▶ What to do: Show each line in the rows below that contains the word "specimen". Case counts.

▶ Data shown:
+ + + +
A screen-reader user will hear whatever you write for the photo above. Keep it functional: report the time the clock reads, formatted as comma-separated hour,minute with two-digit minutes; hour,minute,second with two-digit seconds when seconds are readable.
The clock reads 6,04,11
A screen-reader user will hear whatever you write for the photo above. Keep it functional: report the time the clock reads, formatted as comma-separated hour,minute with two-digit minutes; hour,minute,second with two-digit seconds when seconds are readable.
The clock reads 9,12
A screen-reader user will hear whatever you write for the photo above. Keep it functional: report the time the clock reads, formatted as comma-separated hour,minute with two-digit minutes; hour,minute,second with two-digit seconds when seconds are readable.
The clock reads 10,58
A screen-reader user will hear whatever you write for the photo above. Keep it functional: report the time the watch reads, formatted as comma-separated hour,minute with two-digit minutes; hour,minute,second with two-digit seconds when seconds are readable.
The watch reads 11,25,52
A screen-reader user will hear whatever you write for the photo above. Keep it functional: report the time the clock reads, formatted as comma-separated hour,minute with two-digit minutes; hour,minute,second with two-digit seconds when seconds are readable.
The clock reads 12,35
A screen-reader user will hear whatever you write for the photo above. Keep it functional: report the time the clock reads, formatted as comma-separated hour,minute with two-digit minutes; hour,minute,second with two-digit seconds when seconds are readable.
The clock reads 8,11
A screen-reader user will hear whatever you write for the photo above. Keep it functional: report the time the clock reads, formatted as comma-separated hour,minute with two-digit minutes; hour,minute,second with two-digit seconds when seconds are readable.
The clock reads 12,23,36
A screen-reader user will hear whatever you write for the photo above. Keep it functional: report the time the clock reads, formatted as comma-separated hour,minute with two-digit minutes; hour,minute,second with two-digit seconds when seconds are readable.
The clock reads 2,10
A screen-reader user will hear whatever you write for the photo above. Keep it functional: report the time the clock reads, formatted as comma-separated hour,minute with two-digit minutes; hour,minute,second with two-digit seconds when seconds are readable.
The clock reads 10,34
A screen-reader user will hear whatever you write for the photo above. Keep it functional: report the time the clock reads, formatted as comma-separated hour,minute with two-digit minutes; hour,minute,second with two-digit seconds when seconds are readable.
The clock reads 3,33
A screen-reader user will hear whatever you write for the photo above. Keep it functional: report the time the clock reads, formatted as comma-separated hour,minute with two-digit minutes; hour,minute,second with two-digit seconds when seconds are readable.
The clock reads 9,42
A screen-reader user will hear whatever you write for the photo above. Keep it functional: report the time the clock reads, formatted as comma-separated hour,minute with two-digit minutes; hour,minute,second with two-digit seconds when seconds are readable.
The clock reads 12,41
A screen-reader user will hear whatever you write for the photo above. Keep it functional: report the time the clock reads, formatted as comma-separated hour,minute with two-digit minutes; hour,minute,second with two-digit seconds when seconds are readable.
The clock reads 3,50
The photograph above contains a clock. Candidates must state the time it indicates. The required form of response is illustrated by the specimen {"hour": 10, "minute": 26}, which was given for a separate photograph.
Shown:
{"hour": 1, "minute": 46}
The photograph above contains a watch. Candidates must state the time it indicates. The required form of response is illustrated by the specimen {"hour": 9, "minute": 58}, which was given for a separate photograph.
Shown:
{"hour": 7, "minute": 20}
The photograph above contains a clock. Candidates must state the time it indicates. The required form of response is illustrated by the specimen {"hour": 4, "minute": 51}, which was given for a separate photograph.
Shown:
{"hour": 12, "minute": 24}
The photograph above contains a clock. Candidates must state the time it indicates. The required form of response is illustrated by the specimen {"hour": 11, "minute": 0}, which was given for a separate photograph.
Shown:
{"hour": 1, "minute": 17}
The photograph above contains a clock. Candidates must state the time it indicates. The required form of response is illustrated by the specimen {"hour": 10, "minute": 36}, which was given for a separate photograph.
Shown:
+ + + +
▶ Correct answer:
The photograph above contains a clock. Candidates must state the time it indicates. The required form of response is illustrated by the specimen {"hour": 10, "minute": 26}, which was given for a separate photograph.
The photograph above contains a watch. Candidates must state the time it indicates. The required form of response is illustrated by the specimen {"hour": 9, "minute": 58}, which was given for a separate photograph.
The photograph above contains a clock. Candidates must state the time it indicates. The required form of response is illustrated by the specimen {"hour": 4, "minute": 51}, which was given for a separate photograph.
The photograph above contains a clock. Candidates must state the time it indicates. The required form of response is illustrated by the specimen {"hour": 11, "minute": 0}, which was given for a separate photograph.
The photograph above contains a clock. Candidates must state the time it indicates. The required form of response is illustrated by the specimen {"hour": 10, "minute": 36}, which was given for a separate photograph.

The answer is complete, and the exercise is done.